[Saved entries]
=======

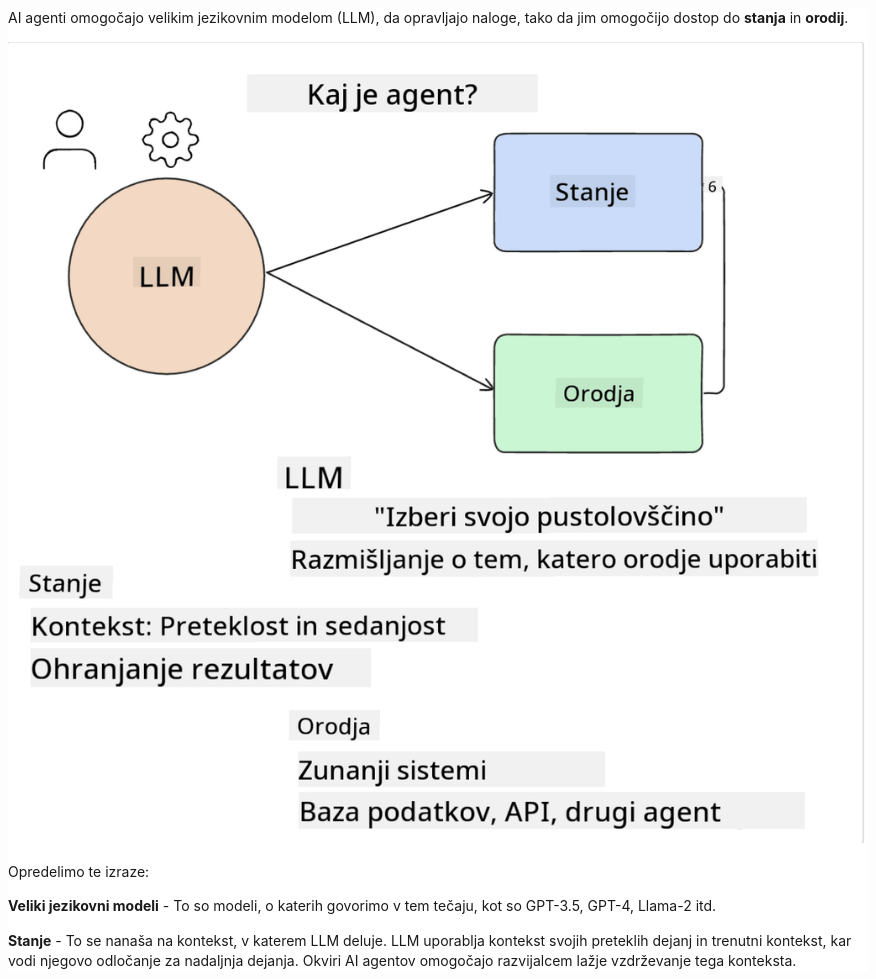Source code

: AI agenti omogočajo velikim jezikovnim modelom (LLM), da opravljajo naloge, tako da jim omogočijo dostop do **stanja** in **orodij**.

![Agent Model](../../../translated_images/what-agent.61a7315e4b722e06561f6c93e682a51357308b53884f00af289b5a81e3e65242.sl.png)

Opredelimo te izraze:

**Veliki jezikovni modeli** - To so modeli, o katerih govorimo v tem tečaju, kot so GPT-3.5, GPT-4, Llama-2 itd.

**Stanje** - To se nanaša na kontekst, v katerem LLM deluje. LLM uporablja kontekst svojih preteklih dejanj in trenutni kontekst, kar vodi njegovo odločanje za nadaljnja dejanja. Okviri AI agentov omogočajo razvijalcem lažje vzdrževanje tega konteksta.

=======

*WHAT IS NEEDED*
Reproduce the listing above verbatim, leaving the pictures out of your output.

*REPLY*
Source code

: AI agenti omogočajo velikim jezikovnim modelom (LLM), da opravljajo naloge, tako da jim omogočijo dostop do **stanja** in **orodij**.

![Agent Model](../../../translated_images/what-agent.61a7315e4b722e06561f6c93e682a51357308b53884f00af289b5a81e3e65242.sl.png)

Opredelimo te izraze:

**Veliki jezikovni modeli** - To so modeli, o katerih govorimo v tem tečaju, kot so GPT-3.5, GPT-4, Llama-2 itd.

**Stanje** - To se nanaša na kontekst, v katerem LLM deluje. LLM uporablja kontekst svojih preteklih dejanj in trenutni kontekst, kar vodi njegovo odločanje za nadaljnja dejanja. Okviri AI agentov omogočajo razvijalcem lažje vzdrževanje tega konteksta.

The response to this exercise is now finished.